J'ai découvert avec ce titre
Nathacha Appanah, écrivaine mauricienne francophone. J'y ai aussi découvert l'île de Mayotte, au coeur de son intrigue. Une île administrativement française, mais dont le cadre et les conditions de vie donneront au lecteur métropolitain la sensation d'embarquer pour un autre monde…

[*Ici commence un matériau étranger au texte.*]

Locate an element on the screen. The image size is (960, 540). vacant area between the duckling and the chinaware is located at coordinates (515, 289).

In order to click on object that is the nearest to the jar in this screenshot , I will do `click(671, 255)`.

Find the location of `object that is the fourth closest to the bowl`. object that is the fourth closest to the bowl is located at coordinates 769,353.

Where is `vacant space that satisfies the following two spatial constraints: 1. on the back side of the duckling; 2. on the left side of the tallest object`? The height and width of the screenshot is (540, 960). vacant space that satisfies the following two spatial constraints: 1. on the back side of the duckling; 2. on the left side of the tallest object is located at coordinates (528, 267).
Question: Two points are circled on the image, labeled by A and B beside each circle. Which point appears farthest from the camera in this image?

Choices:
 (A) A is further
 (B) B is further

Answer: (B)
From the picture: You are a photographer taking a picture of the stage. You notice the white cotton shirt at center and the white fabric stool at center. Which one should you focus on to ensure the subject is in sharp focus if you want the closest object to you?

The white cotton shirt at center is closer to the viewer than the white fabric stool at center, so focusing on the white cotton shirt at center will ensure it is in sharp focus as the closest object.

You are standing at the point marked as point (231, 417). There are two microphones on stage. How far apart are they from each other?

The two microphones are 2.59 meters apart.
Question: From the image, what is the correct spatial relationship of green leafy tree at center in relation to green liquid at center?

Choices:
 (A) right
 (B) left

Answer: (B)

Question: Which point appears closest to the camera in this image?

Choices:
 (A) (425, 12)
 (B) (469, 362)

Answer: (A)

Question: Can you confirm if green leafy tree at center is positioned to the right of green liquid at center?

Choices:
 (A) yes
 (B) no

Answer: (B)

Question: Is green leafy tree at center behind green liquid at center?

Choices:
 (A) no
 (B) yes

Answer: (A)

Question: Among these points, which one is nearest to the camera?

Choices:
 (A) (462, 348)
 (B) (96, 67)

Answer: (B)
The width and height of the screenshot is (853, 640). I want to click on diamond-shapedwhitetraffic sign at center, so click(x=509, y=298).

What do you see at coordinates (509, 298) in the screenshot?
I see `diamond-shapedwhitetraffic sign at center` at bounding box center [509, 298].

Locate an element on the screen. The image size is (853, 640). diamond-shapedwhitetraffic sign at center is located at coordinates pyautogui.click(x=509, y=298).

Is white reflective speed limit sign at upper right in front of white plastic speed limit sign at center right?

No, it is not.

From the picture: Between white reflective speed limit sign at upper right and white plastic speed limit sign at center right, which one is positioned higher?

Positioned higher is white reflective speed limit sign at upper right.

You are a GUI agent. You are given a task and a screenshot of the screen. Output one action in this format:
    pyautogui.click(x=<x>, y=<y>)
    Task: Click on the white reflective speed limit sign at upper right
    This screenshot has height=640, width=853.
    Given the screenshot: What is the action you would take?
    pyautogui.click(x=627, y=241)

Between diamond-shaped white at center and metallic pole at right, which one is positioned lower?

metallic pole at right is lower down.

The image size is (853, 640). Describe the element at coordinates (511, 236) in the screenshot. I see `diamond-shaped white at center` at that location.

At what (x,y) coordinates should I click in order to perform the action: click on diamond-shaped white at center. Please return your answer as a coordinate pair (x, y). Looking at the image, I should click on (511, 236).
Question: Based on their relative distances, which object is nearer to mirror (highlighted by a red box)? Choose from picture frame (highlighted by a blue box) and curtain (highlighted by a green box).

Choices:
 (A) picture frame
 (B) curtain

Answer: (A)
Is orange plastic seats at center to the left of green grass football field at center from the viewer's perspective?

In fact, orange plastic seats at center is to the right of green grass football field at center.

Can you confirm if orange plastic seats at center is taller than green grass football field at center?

Roman choral dont l'alternance des voix dynamise le récit, il débute par une parole venue d'outre-tombe, celle de Marie, infirmière qui a échoué sur l'île par amour pour son mari Cham, collègue Mahorais rencontré à l'hôpital. Mais bientôt le couple se sépare, plombé par l'aigreur que fait naître chez Marie son incapacité à tomber enceinte, dont l'amertume est exhaussée par le spectacle incessant des migrantes comoriennes venues accoucher sur Mayotte pour obtenir des papiers. Et puis une occasion se présente, en la personne justement d'une jeune clandestine qui souhaite se débarrasser de son nouveau-né dont les yeux vairons attestent du caractère démoniaque. Marie recueille l'enfant, le prénomme Moïse, et l'élève comme son fils. Adolescent, pris de velléités brouillonnes de quête identitaire, il reprochera à sa mère de l'avoir élevé comme un blanc. Et puis un matin, Marie décède brutalement, à l'âge de quarante-sept ans.
Moïse en a alors quinze. Livré à lui-même, il intègre une bande de jeunes délinquants en pleine perdition. Il vient d'en tuer le chef, Bruce (comme Bruce Wayne, l'alias de Batman), dont la mort pourrait bien être l'étincelle qui va mettre le feu à l'île déjà au bord de l'explosion. C'est de la prison où il est incarcéré après s'être livré à la police que Moïse fait entendre sa propre voix, revenant sur le parcours qui l'a mené à cet acte terrible. Sa victime s'exprime ensuite, à l'instar de Marie depuis l'au-delà, déversant sa haine et sa rage, défunt roi d'un territoire de non-droit, à la fois ghetto dépotoir et immense camp de clandestins à ciel ouvert où des bandes de mineurs isolés shootés au "chimique" font la loi.
Les récits d'Olivier, policier humaniste passant ses nuits au poste en laissant s'étioler l'espoir d'une prise de conscience des autorités et de Stéphane, travailleur social pour une ONG qui réalise rapidement que toute sa bonne volonté revient à écoper l'océan avec un dé à coudre, parachèvent la polyphonie, et complètent le sombre tableau.
Cet environnement paradisiaque, qui abrite paraît-il le plus beau lagon du monde, voit chaque jour accoster les kwassa kwassa, ces fragiles embarcations dont les passagers -du moins ceux qui ont survécu- viennent grossir les hordes de miséreux qui peuplent l'île pour moitié. Des enfants meurent sur ses plages dans une scandaleuse indifférence. le personnel de l'hôpital diagnostique des pathologies qui n'existent plus en métropole que dans les livres de médecine, reçoivent des mères continuant de tenir dans leurs bras des bébés morts depuis plusieurs jours. Les blancs venus de métropole, souvent des fonctionnaires, profitent pendant un à trois ans du cadre idyllique et des jeunes femmes noires, puis repartent avec leurs primes et de grandes théories aussi vaines que les promesses énoncées par les politiques le temps des élections.
Nathacha Appanah parvient à doter, par ses variations de ton, de rythme, de vocabulaire, chacun de ses personnages d'une voix qui lui est propre, et à l'unisson de son état d'esprit, mélancolique, désespéré, ou enragé.
Bien que le trait, dans cette volonté de caractériser ses héros, soit parfois un peu forcé, il émane de l'ensemble une intensité qui happe. Mais surtout, le voyage sur ce minuscule bout de France perdu dans l'océan indien laisse un goût bien amer.